The paper tackles binary-code vulnerability detection by addressing CFG overestimation and limited global context in traditional graph models. It introduces DeepEXE, an agent-based implicit neural network that simulates dynamic program execution on CFGs, guided by program state and reinforced branching decisions, with equilibrium-based implicit GNNs and Anderson acceleration for training. Across semi-synthetic and real-world datasets, DeepEXE outperforms state-of-the-art baselines, demonstrating improved accuracy and AUC while handling large graphs with a near-unlimited receptive field. The approach offers a practical and scalable framework for binary vulnerability detection, with potential extensions to other security tasks and domains that require modeling complex execution dynamics.

Abstract

Software vulnerabilities are a challenge in cybersecurity. Manual security patches are often difficult and slow to be deployed, while new vulnerabilities are created. Binary code vulnerability detection is less studied and more complex compared to source code, and this has important practical implications. Deep learning has become an efficient and powerful tool in the security domain, where it provides end-to-end and accurate prediction. Modern deep learning approaches learn the program semantics through sequence and graph neural networks, using various intermediate representation of programs, such as abstract syntax trees (AST) or control flow graphs (CFG). Due to the complex nature of program execution, the output of an execution depends on the many program states and inputs. Also, a CFG generated from static analysis can be an overestimation of the true program flow. Moreover, the size of programs often does not allow a graph neural network with fixed layers to aggregate global information. To address these issues, we propose DeepEXE, an agent-based implicit neural network that mimics the execution path of a program. We use reinforcement learning to enhance the branching decision at every program state transition and create a dynamic environment to learn the dependency between a vulnerability and certain program states. An implicitly defined neural network enables nearly infinite state transitions until convergence, which captures the structural information at a higher level. The experiments are conducted on two semi-synthetic and two real-world datasets. We show that DeepEXE is an accurate and efficient method and outperforms the state-of-the-art vulnerability detection methods.
Paper Structure (17 sections, 18 equations, 2 figures, 4 tables)
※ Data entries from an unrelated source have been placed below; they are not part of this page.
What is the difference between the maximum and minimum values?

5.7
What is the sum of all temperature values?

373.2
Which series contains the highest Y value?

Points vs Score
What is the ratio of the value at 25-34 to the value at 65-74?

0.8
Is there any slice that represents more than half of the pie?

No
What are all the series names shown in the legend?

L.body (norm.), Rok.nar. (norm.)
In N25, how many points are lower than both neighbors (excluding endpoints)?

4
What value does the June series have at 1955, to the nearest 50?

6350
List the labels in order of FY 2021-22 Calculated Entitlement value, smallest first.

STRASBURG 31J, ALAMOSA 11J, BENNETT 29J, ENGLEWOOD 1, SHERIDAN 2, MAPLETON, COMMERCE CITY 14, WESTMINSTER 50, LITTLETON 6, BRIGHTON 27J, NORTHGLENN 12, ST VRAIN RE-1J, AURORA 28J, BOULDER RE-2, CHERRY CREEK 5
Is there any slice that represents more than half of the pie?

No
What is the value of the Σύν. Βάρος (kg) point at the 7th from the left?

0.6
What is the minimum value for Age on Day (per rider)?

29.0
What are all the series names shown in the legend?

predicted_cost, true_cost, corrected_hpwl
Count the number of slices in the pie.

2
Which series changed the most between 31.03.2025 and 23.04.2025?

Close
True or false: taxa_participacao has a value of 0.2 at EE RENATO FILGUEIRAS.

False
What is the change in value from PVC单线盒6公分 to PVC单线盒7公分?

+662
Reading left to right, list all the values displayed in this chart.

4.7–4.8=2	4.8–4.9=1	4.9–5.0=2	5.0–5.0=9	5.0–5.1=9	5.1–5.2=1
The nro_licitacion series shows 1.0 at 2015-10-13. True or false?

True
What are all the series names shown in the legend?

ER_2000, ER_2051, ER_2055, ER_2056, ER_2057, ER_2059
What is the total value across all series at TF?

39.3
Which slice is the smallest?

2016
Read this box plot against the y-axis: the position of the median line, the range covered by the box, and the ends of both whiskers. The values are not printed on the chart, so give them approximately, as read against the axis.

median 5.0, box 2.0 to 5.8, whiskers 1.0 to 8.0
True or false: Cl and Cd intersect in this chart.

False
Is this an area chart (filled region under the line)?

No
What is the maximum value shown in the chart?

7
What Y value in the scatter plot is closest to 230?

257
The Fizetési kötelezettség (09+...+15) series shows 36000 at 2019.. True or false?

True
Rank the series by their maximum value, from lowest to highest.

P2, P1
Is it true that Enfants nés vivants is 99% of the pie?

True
This paper contains 17 sections, 18 equations, 2 figures, 4 tables.

Figures (2)

  • Figure 1: In each epoch, the model simulates one execution session with a specific execution path consisting of multiple steps. At step $i$, the executor chooses the most likely branch for node $j$ to move next based on program state and node semantics. This is one execution with a loop (Epoch 1) and one without (Epoch 2). The model then updates the program state by combining the next node's code semantics.
  • Figure 2: Overall architecture of DeepEXE. Four major segments of our model include input preprocessing, node embedding through sequential model, state transition and structure learning, and prediction and training. DeepEXE combines the local instruction semantics with high-level topological information, where program dependencies are captured through the use of a REINFORCE agent and a GNN with much larger receptive field.